Чтобы предотвратить бридость и сохранить свежесть вкусового ощущения в течение всего поварского рабочего дня, издавна принимались различные меры. Во-первых, была разработана система опробования блюд в определенной последовательности. Во-вторых, повар в течение рабочего дня непрерывно время от времени должен был ополаскивать полость рта различными освежающими (в основном фруктовыми и овощными) составами или ключевой водой. В-третьих, уже в XVIII веке был установлен порядок, при котором повар имел право поесть только после того, как приготовлены и завтрак и обед, то есть непосредственно перед отпуском обеда к столу, не ранее 12 часов дня. Напоминаем об этом порядке до сих пор осталось время открытия ресторанов, приуроченное к 11–12 часам.
В силу всех этих причин поварская профессия считалась тяжелой, трудной, изнурительной, что резко расходится с нашим теперешним представлением, рисующим работу повара как некое катание сыра в масле.
В кондитерском деле функциональная бридость возникает довольно часто, но длится обычно недолго — два-три часа. Это результат высокой температуры в кондитерских цехах (особенно там, где изготовляется печенье) и насыщенности воздуха одуряющим сладким запахом. Кондитерская бридость обычно проходит, если употреблять крепкий горячий несладкий чай или глотать взбитые сырые яичные белки со льдом.
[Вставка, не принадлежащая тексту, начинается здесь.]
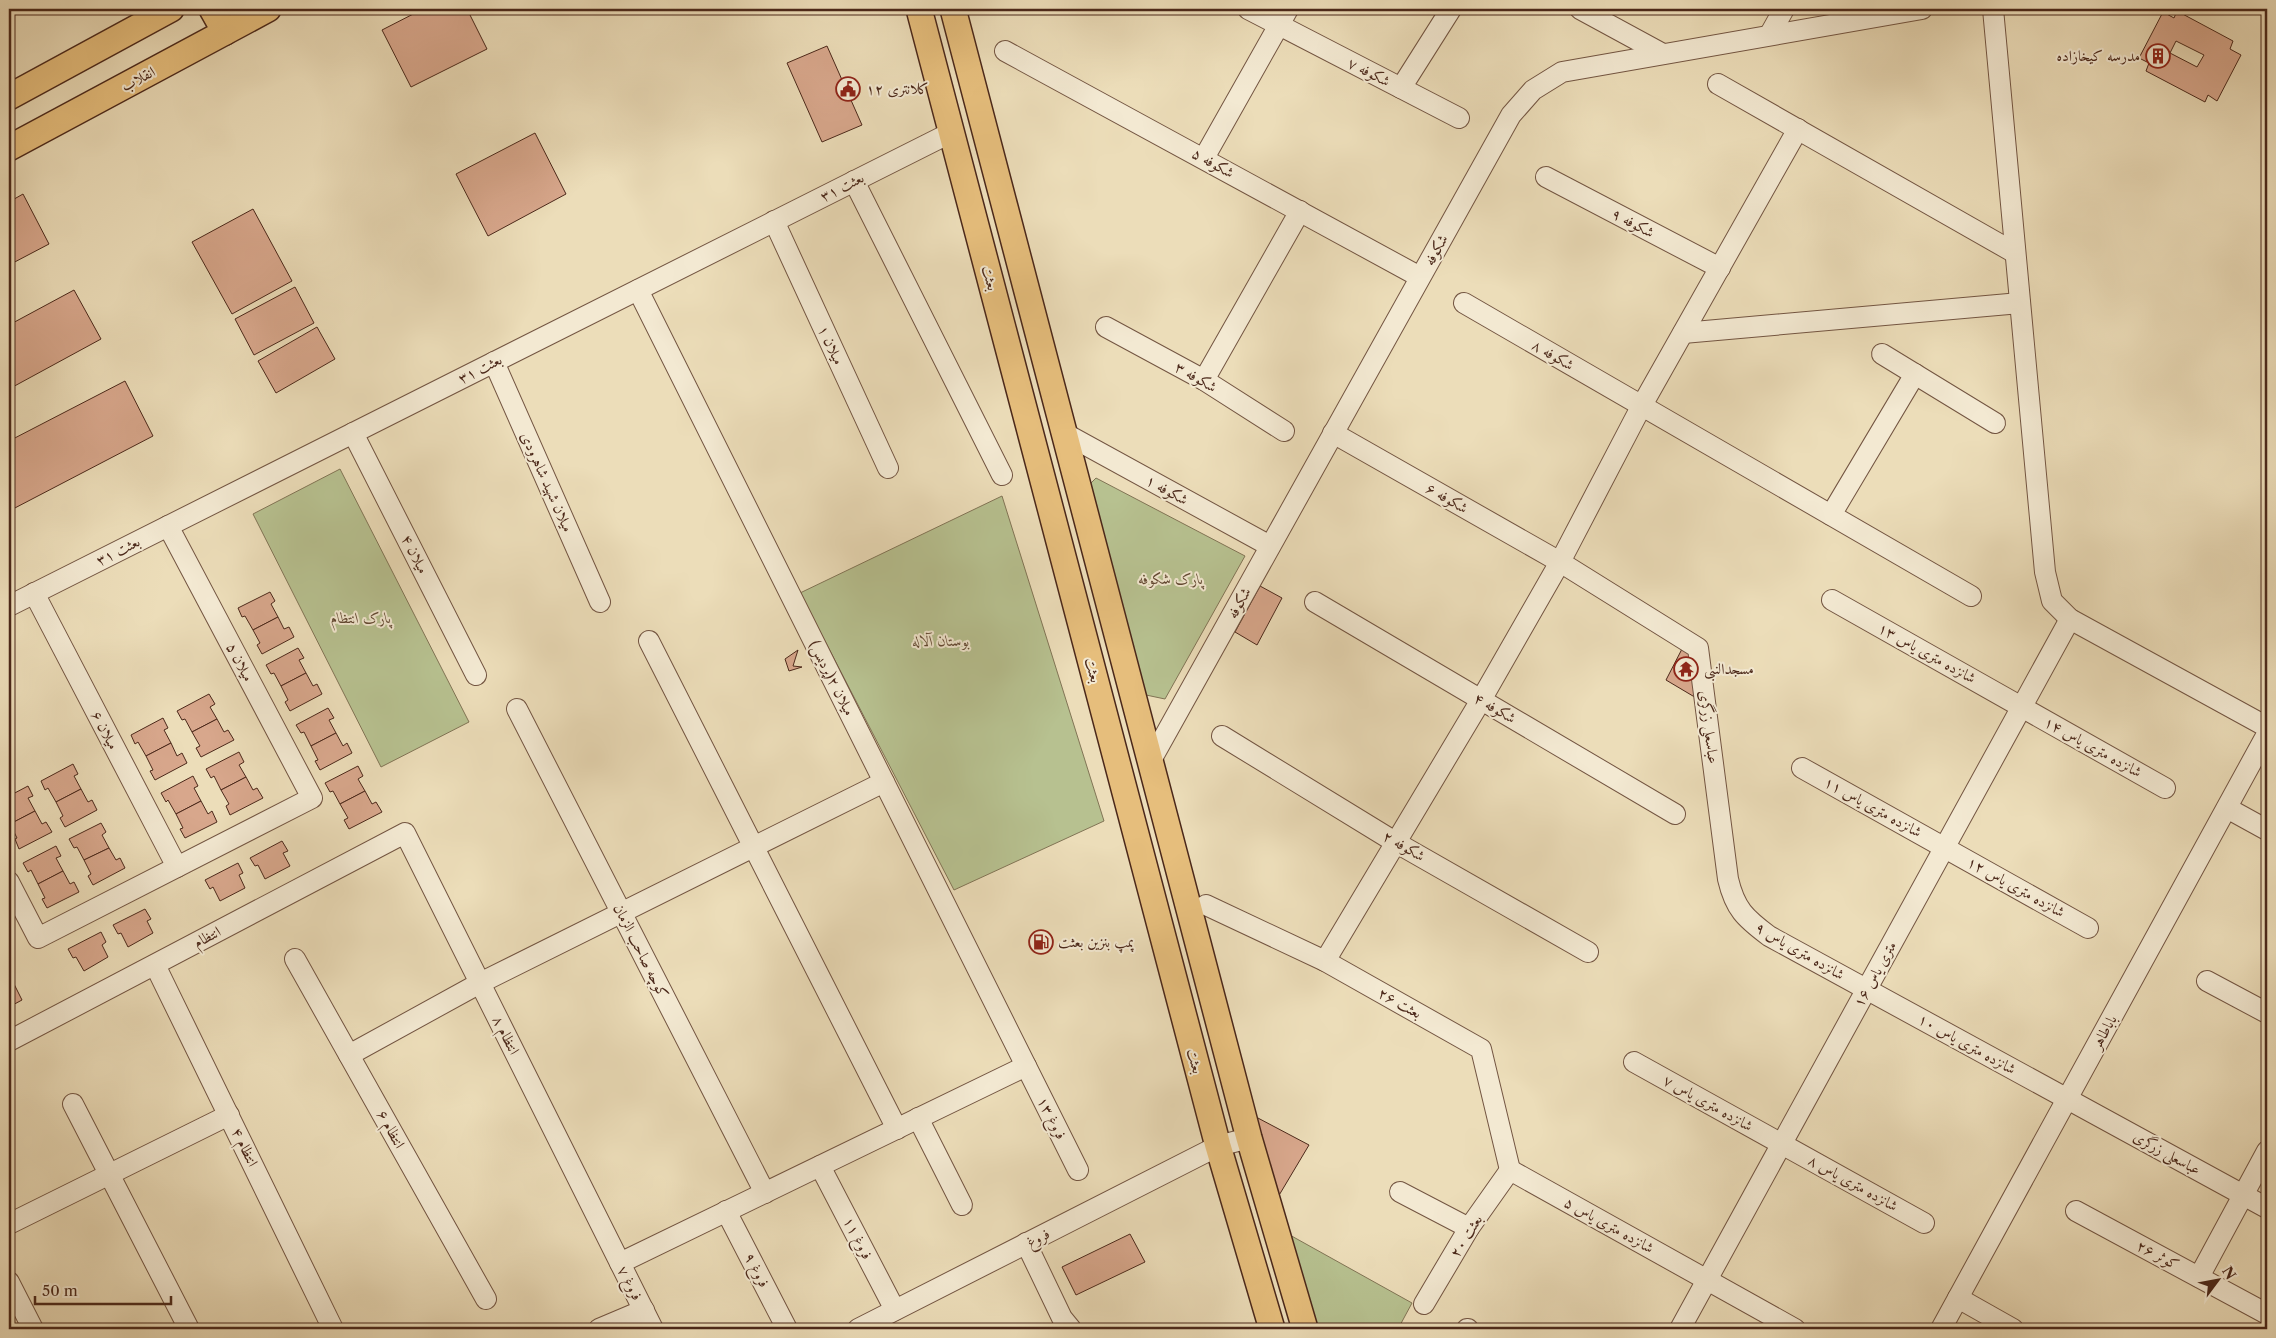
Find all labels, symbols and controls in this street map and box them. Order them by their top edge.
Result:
building icon: مدرسه کیخازاده [2145,43,2171,69]
place label: مدرسه کیخازاده [2056,46,2140,65]
street label: شکوفه ۷ [1345,53,1394,90]
street label: انقلاب [117,62,158,95]
public building icon: کلانتری ۱۲ [835,76,861,102]
place label: کلانتری ۱۲ [866,79,929,98]
street label: شکوفه ۵ [1189,143,1238,182]
street label: بعثت ۳۱ [817,167,867,206]
street label: شکوفه ۹ [1609,204,1658,242]
street label: شکوفه [1419,231,1452,269]
street label: بعثت [978,263,1003,293]
street label: میلان ۱ [814,322,849,367]
street label: شکوفه ۸ [1529,335,1578,374]
street label: بعثت ۳۱ [455,349,505,388]
street label: شکوفه ۳ [1172,357,1221,396]
street label: میلان شهید شاهرودی [516,429,578,535]
street label: شکوفه ۱ [1143,470,1192,509]
street label: شکوفه ۶ [1423,478,1472,517]
street label: بعثت ۳۱ [93,531,143,570]
street label: میلان ۴ [398,531,433,576]
park label: پارک شکوفه [1139,569,1205,590]
street label: شکوفه [1222,584,1255,622]
park label: پارک انتظام [331,608,392,631]
street label: شانزده متری یاس ۱۳ [1875,618,1979,687]
park label: بوستان آلاله [912,631,970,650]
street label: میلان ۲(پردیس) [804,637,860,719]
street label: میلان ۵ [222,639,259,684]
street label: بعثت [1081,655,1106,685]
temple icon: مسجدالنبی [1673,656,1699,682]
place label: مسجدالنبی [1704,659,1754,681]
street label: شکوفه ۴ [1471,688,1520,727]
street label: عباسعلی زرگری [1694,689,1723,765]
street label: میلان ۶ [87,707,124,752]
street label: شانزده متری یاس ۱۴ [2041,712,2145,781]
street label: شانزده متری یاس ۱۱ [1821,772,1925,841]
street label: شکوفه ۲ [1380,826,1429,865]
street label: شانزده متری یاس ۱۲ [1964,852,2068,921]
street label: کوچه صاحب الزمان [608,900,673,1002]
street label: شانزده متری یاس ۹ [1752,917,1848,984]
street label: انتظام [190,922,226,955]
fuel station icon: پمپ بنزین بعثت [1028,929,1054,955]
place label: پمپ بنزین بعثت [1058,932,1134,953]
street label: ۱۶ متری یاس [1849,938,1900,1010]
street label: بعثت ۲۶ [1375,983,1425,1022]
street label: شانزده متری یاس ۱۰ [1915,1009,2019,1078]
street label: باباطاهر [2085,1011,2122,1055]
street label: انتظام ۸ [485,1012,524,1059]
street label: بعثت [1183,1046,1208,1076]
street label: شانزده متری یاس ۷ [1660,1070,1757,1135]
street label: فروغ ۱۳ [1030,1093,1071,1144]
street label: انتظام ۶ [370,1106,410,1153]
street label: انتظام ۴ [224,1124,263,1171]
street label: عباسعلی زرگری [2129,1126,2204,1181]
street label: شانزده متری یاس ۸ [1805,1150,1902,1215]
street label: شانزده متری یاس ۵ [1561,1192,1658,1257]
street label: بعثت ۲۰ [1445,1211,1486,1261]
street label: فروغ ۱۱ [836,1213,877,1264]
street label: فروغ [1023,1224,1054,1255]
street label: کوثر ۲۶ [2134,1235,2183,1274]
street label: فروغ ۹ [737,1249,774,1292]
north arrow [2194,1256,2244,1306]
street label: فروغ ۷ [610,1262,647,1305]
text: N [2218,1263,2240,1283]
scale bar [35,1273,171,1305]
text: 50 m [42,1281,78,1300]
Теперь мы знаем, что такое бридость, и можем продолжать наш рассказ о мальчике. Он стал уже юношей и был призван в армию. Здесь он в первый же день познакомился с солдатской едой. Он оценил ее, съев порцию без остатка. Пища показалась ему простой, но аппетитной. Она отличалась от домашней еды, но в то же время не была похожа на столовскую. Она не была разнообразной. Но не приедалась. Только спустя много лет, даже десятилетий, он узнал, что его оценка оказалась верной. Солдатская кухня имеет свои правила и традиции, резко отличающие ее от гражданского столовского питания и сближающие с домашней кухней как отбором меню, так и технологией. При этом некоторые блюда солдатской кухни получают тот классический вкус, который не всегда и не всем удается получить дома. Таковы, например, каши. В армии их варит особый повар — кашевар, набивший, что называется, на этом руку. Кроме того, каши там варятся в толстенных чугунных котлах, вмазанных в печи, и поэтому выходят отличными, если за ними смотрит опытный глаз.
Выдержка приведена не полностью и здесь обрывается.